Experimental Study of Water Infiltration in Unsaturated Horizontal Sand Columns under Various Air Confinement Conditions

Abstract EN

The process of water infiltration into initially dry sand was studied in horizontal sand columns under various airtight conditions.

To investigate the interrelations among water inflow behavior, air pressure, air confinement effect, and vent effectiveness in unsaturated porous media experiencing dynamic infiltration, a total of five dynamic infiltration experiments with fixed inlet water pressure were performed with different air vents open or closed along the column length.

Visualizations of the infiltration process were accompanied by measurements of water saturation, air pressure, and accumulated water inflow.

In a column system with an open end, the absence of air pressure buildup reveals that the vent at the column end can significantly reduce the internal air pressure effects during infiltration, and the air phase can be ignored for this case.

However, in columns with a tight end, the coupled air and water flow processes can be divided into two completely different periods.

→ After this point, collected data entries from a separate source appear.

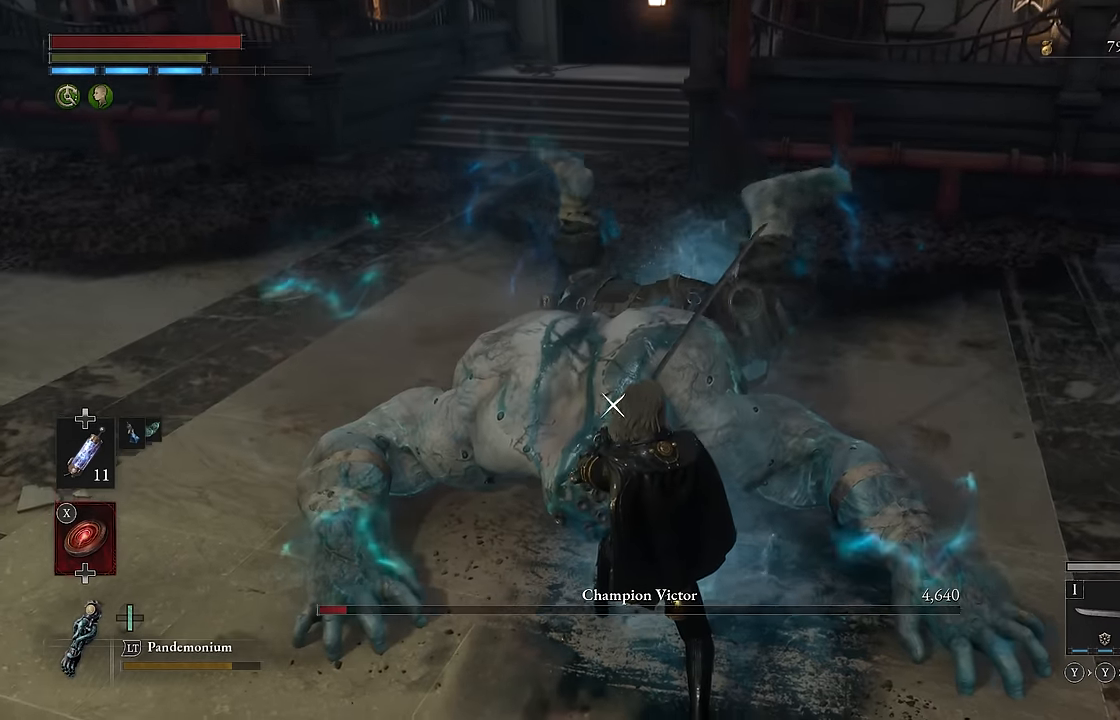
{"dt_ms": 500, "buttons": ["R2"], "left_stick": "center", "right_stick": "center", "events": []}
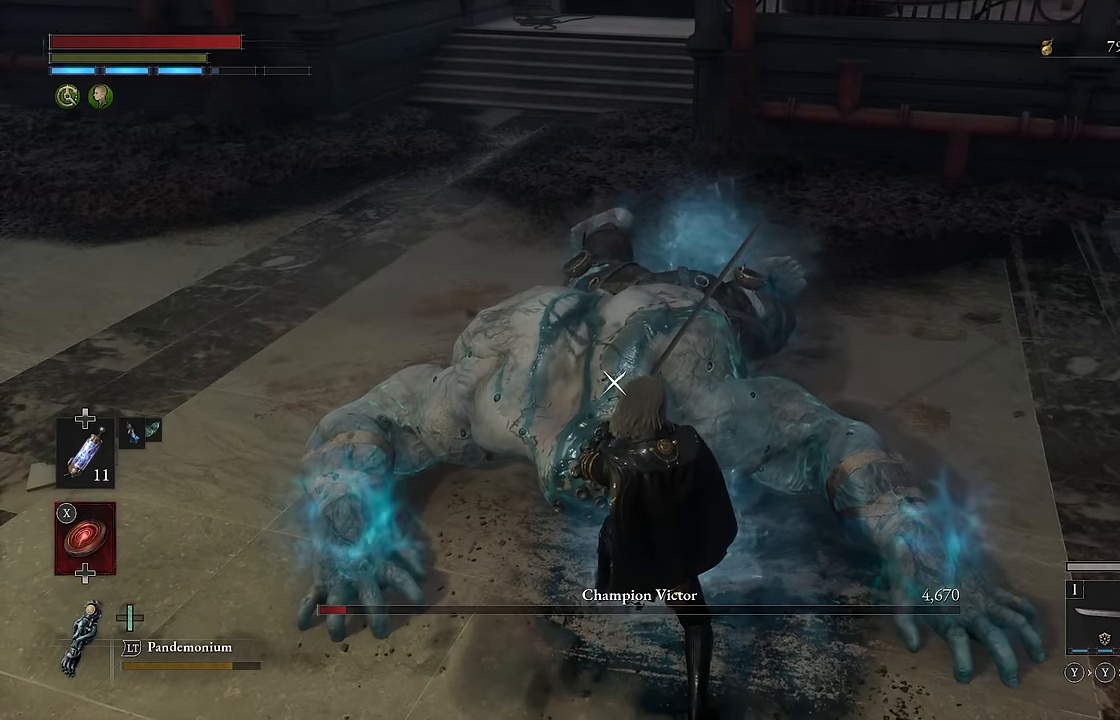
{"dt_ms": 500, "buttons": ["R2"], "left_stick": "center", "right_stick": "center", "events": []}
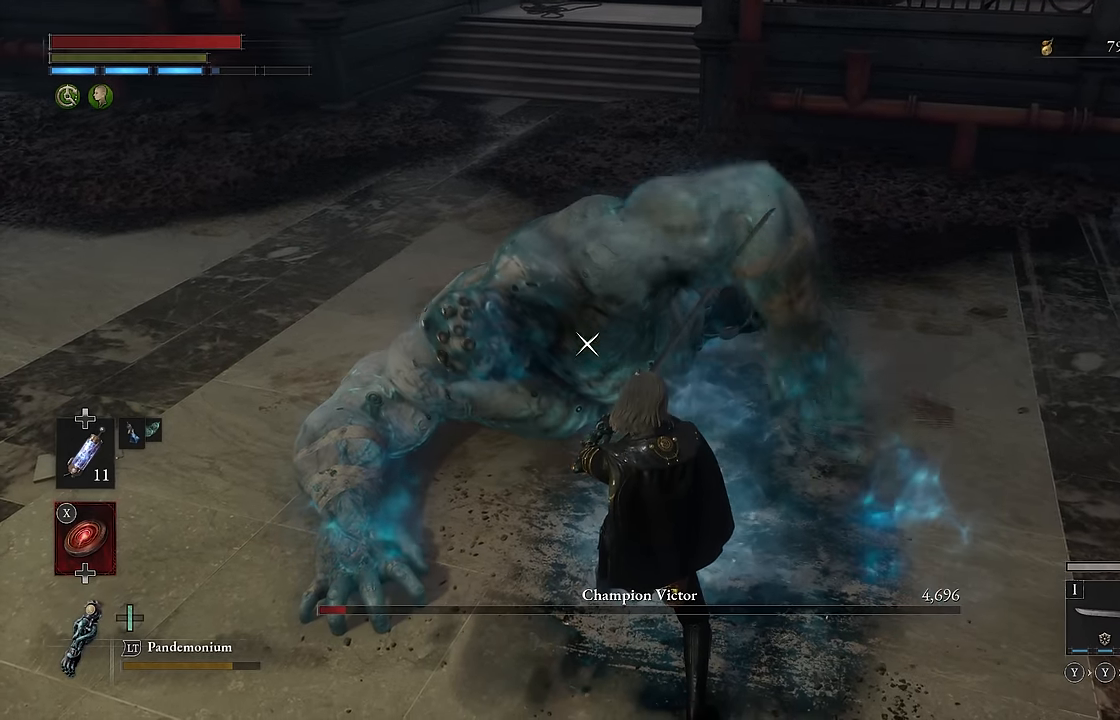
{"dt_ms": 500, "buttons": [], "left_stick": "center", "right_stick": "center", "events": [[450, "R2", "up"]]}
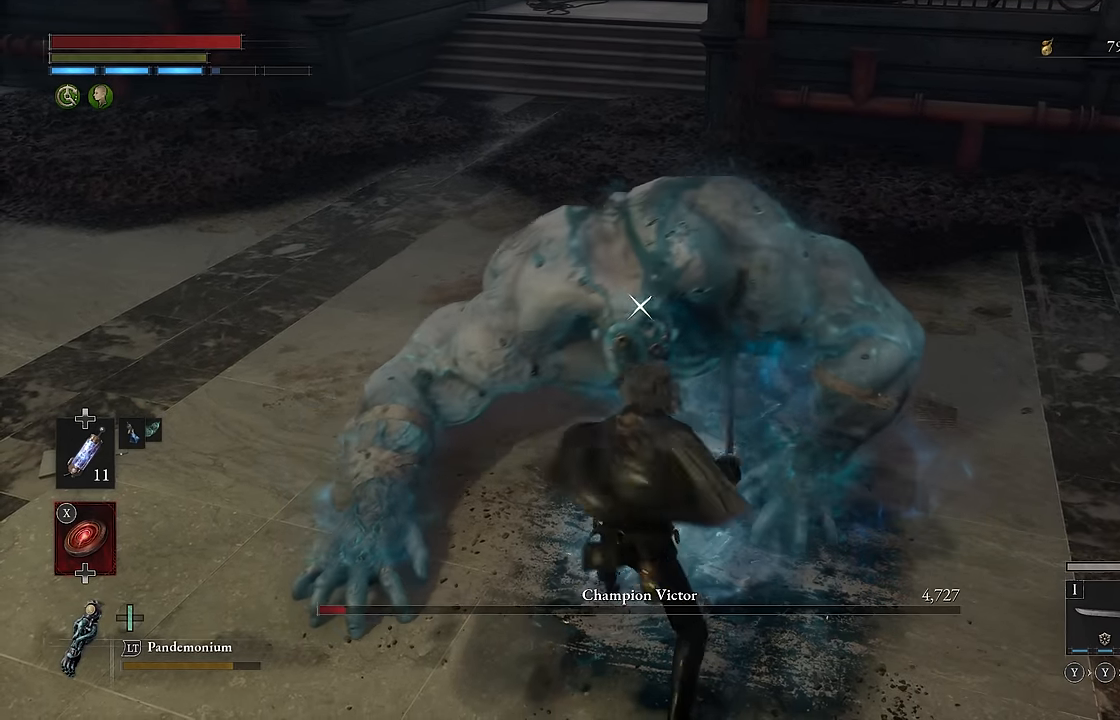
{"dt_ms": 500, "buttons": [], "left_stick": "down-right", "right_stick": "center", "events": [[300, "left_stick", "down"], [450, "left_stick", "down-right"]]}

Before the water front passed by the most distant open vent, the internal air pressure effects on retarding dynamic infiltration are negligible, similar to the open end case.

After this period, the open vents can certainly influence the inflow behavior by functioning as air outlets while they cannot equilibrate pore air pressure with the atmospheric pressure.

The remaining air ahead of the front will be gradually confined and compressed, and the significant increase in air pressure highlights the great role of air pressure buildup in reducing the water infiltration rate.

The closer the last open vent was to the water inlet, the higher was the increase in air pressure and the greater was the delaying effect on water infiltration.

This work may extend the experimental study of water infiltration into the unsaturated soils with different airtight conditions and provide experimental evidence on these coupled mechanisms among the water and air phases in soils.